■ **Exercise objective**
Go over the records and copy every line with the string "holotype".

■ **Provided entries**
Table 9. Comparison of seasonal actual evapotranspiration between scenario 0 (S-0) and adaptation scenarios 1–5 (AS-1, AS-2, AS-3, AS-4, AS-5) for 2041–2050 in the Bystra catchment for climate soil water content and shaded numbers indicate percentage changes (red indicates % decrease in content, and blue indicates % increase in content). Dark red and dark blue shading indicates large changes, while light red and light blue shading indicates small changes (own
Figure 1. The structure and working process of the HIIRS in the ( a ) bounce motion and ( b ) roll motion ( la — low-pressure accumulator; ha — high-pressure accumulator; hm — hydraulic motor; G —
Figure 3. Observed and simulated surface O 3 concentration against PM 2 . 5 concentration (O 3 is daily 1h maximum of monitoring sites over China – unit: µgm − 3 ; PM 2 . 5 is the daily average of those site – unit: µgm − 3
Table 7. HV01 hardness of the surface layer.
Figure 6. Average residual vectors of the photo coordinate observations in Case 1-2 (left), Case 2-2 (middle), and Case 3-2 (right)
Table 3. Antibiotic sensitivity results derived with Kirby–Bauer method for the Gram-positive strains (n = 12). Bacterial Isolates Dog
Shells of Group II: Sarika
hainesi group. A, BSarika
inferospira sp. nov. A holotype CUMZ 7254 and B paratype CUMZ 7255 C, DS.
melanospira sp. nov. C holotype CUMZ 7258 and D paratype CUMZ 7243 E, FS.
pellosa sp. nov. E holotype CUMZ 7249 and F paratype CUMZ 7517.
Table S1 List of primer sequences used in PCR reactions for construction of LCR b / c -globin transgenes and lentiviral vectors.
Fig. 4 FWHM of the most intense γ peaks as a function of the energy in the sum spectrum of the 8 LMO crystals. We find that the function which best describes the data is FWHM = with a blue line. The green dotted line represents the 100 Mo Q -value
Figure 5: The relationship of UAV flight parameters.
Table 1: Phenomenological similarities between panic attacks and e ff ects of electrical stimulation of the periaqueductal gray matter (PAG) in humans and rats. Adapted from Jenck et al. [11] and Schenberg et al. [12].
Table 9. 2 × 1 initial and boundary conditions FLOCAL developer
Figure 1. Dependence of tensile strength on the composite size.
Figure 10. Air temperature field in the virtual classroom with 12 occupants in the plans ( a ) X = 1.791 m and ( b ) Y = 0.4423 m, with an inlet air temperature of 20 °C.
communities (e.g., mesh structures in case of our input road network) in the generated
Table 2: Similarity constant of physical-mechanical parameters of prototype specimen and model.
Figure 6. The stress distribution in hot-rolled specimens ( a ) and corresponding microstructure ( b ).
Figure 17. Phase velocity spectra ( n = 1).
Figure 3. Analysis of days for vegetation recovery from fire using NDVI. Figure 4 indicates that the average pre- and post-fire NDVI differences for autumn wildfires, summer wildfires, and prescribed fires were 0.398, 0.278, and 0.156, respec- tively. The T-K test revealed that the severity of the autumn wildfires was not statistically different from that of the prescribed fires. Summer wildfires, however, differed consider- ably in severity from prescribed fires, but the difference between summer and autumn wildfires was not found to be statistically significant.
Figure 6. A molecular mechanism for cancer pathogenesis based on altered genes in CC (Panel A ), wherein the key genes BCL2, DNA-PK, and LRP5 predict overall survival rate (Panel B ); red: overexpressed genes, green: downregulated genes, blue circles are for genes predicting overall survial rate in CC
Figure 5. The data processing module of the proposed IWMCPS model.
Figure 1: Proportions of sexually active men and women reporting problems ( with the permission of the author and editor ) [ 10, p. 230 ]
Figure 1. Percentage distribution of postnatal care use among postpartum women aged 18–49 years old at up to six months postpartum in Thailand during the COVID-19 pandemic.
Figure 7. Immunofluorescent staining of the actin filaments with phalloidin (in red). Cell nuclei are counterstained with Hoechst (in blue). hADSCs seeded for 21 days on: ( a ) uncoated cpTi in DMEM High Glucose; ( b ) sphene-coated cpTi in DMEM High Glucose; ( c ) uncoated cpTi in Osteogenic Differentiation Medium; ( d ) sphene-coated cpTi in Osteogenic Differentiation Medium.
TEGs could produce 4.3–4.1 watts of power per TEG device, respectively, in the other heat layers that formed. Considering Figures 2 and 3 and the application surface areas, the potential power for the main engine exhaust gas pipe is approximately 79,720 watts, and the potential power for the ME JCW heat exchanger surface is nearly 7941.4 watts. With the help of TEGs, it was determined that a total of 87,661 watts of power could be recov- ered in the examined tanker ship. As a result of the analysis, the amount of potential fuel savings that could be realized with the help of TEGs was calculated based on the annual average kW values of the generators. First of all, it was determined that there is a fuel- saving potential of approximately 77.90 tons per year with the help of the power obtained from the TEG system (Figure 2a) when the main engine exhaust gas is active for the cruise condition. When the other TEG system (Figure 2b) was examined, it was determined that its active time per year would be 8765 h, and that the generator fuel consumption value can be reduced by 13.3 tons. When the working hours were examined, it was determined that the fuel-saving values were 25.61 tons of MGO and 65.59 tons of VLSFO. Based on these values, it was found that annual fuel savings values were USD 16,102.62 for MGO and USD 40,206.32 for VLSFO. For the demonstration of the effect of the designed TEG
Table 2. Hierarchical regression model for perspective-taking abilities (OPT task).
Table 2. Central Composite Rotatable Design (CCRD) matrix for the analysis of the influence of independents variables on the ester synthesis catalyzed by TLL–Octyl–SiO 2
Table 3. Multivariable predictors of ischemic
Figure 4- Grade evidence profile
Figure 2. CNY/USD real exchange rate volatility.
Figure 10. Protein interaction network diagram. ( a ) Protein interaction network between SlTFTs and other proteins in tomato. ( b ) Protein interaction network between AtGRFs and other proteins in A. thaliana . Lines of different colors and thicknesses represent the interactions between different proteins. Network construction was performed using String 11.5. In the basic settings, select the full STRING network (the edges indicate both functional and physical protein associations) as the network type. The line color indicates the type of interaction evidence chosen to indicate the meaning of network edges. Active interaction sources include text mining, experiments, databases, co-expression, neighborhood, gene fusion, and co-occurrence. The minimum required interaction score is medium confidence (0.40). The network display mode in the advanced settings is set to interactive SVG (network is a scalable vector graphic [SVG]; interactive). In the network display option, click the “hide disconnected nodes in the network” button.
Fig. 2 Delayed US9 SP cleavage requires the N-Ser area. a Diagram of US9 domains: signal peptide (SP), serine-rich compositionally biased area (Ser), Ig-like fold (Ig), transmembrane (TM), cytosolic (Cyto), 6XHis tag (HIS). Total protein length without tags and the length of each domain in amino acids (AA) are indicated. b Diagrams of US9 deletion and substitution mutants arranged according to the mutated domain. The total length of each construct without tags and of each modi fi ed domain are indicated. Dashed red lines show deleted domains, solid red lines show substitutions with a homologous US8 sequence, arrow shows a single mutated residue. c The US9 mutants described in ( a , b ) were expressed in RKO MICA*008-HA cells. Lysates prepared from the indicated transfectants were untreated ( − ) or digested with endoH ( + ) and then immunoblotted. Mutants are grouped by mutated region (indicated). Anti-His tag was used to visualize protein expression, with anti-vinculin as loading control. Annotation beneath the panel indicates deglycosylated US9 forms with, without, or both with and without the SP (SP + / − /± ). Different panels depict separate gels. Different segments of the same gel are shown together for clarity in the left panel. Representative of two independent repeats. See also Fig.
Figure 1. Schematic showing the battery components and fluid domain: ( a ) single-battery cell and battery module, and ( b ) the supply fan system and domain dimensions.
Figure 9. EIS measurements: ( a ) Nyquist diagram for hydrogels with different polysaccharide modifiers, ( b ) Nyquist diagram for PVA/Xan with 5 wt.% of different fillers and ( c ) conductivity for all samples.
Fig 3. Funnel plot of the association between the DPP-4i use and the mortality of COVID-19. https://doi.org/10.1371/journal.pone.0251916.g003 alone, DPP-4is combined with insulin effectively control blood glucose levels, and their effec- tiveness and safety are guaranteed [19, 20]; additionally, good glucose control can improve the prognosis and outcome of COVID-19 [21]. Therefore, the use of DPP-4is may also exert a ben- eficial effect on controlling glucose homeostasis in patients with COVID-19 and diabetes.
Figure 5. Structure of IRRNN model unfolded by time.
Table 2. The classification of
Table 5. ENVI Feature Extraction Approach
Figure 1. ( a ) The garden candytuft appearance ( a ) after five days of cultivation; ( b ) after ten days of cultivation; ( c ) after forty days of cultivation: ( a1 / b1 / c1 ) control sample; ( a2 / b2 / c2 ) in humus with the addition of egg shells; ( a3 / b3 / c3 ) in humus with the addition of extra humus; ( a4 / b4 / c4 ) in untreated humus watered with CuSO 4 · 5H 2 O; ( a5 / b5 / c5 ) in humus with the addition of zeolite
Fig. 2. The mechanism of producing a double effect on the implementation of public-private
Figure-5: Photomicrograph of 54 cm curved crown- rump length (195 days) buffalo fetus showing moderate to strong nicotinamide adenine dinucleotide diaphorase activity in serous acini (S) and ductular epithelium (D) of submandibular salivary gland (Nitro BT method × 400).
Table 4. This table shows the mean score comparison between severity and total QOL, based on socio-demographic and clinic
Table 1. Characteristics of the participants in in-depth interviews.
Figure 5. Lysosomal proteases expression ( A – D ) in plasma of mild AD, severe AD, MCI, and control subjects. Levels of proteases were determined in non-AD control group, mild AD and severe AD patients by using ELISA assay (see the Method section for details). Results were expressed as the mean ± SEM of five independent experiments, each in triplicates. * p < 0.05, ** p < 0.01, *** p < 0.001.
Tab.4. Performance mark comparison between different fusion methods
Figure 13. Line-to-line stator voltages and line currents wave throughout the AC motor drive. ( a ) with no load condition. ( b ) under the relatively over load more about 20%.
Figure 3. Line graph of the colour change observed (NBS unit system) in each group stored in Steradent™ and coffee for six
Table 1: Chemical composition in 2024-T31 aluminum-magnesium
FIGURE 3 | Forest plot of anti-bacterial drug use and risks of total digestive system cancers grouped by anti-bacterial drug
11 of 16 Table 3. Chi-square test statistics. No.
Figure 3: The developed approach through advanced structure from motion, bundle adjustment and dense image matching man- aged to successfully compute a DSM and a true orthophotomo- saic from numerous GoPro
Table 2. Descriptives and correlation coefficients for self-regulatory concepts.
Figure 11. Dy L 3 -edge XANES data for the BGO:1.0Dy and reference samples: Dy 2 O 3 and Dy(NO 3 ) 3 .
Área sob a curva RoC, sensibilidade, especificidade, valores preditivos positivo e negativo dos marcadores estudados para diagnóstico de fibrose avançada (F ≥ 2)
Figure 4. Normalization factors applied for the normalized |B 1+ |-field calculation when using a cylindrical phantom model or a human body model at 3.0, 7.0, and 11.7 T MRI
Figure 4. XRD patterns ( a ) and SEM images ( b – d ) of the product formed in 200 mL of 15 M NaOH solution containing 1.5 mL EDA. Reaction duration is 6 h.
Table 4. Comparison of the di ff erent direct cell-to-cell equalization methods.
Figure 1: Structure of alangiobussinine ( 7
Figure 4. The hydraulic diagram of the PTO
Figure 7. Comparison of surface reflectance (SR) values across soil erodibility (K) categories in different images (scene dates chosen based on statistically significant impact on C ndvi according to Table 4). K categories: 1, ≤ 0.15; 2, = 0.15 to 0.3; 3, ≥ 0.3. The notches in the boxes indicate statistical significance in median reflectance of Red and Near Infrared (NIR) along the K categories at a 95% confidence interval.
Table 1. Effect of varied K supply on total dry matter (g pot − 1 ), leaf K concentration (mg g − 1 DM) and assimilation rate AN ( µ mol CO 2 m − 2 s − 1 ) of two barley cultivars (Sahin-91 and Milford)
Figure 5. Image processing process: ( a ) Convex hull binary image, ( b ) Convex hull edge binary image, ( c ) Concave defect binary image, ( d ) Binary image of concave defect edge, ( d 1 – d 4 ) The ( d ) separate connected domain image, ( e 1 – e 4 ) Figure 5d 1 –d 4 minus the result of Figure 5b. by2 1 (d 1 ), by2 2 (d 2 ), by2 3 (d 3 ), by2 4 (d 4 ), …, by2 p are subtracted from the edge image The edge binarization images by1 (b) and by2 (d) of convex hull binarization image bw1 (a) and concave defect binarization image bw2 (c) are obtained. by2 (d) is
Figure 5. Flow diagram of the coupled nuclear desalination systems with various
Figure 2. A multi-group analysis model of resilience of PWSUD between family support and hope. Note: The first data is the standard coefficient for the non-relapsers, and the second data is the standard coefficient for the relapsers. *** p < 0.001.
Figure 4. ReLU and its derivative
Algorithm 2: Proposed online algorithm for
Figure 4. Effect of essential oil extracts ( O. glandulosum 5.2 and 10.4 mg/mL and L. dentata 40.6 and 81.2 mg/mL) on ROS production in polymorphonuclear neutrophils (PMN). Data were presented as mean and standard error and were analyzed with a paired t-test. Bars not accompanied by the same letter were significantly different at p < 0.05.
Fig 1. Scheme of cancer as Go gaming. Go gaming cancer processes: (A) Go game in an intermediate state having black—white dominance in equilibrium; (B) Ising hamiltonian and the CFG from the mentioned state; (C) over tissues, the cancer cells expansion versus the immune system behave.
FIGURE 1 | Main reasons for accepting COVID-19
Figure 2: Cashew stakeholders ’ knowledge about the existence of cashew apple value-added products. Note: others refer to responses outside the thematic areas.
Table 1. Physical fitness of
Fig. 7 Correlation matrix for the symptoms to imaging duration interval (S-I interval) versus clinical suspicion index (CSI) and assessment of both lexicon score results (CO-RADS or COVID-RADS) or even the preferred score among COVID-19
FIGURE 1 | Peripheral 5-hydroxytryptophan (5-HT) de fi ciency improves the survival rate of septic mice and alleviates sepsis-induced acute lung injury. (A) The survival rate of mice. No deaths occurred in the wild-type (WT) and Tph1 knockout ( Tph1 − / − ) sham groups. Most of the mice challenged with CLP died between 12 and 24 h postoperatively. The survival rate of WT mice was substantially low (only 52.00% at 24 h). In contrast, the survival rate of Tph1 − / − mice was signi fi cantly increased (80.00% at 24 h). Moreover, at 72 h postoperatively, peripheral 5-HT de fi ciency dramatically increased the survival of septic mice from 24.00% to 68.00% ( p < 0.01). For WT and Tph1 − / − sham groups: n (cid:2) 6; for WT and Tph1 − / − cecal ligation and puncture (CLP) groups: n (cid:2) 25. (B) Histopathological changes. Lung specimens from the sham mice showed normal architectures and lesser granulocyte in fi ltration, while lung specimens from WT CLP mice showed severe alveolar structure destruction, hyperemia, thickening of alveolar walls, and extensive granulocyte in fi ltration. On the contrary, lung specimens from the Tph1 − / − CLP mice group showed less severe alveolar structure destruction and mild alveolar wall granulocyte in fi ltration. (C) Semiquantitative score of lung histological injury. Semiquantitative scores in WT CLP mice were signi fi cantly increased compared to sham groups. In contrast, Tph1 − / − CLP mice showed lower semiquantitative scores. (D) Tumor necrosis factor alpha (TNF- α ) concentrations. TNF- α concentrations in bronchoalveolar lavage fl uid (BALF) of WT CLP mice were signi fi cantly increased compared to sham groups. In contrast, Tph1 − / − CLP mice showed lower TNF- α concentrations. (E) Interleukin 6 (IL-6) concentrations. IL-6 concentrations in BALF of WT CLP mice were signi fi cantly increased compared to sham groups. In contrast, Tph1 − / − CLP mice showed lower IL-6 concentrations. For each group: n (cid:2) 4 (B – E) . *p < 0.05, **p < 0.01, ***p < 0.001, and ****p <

■ **Exercise result**
inferospira sp. nov. A holotype CUMZ 7254 and B paratype CUMZ 7255 C, DS.
melanospira sp. nov. C holotype CUMZ 7258 and D paratype CUMZ 7243 E, FS.
pellosa sp. nov. E holotype CUMZ 7249 and F paratype CUMZ 7517.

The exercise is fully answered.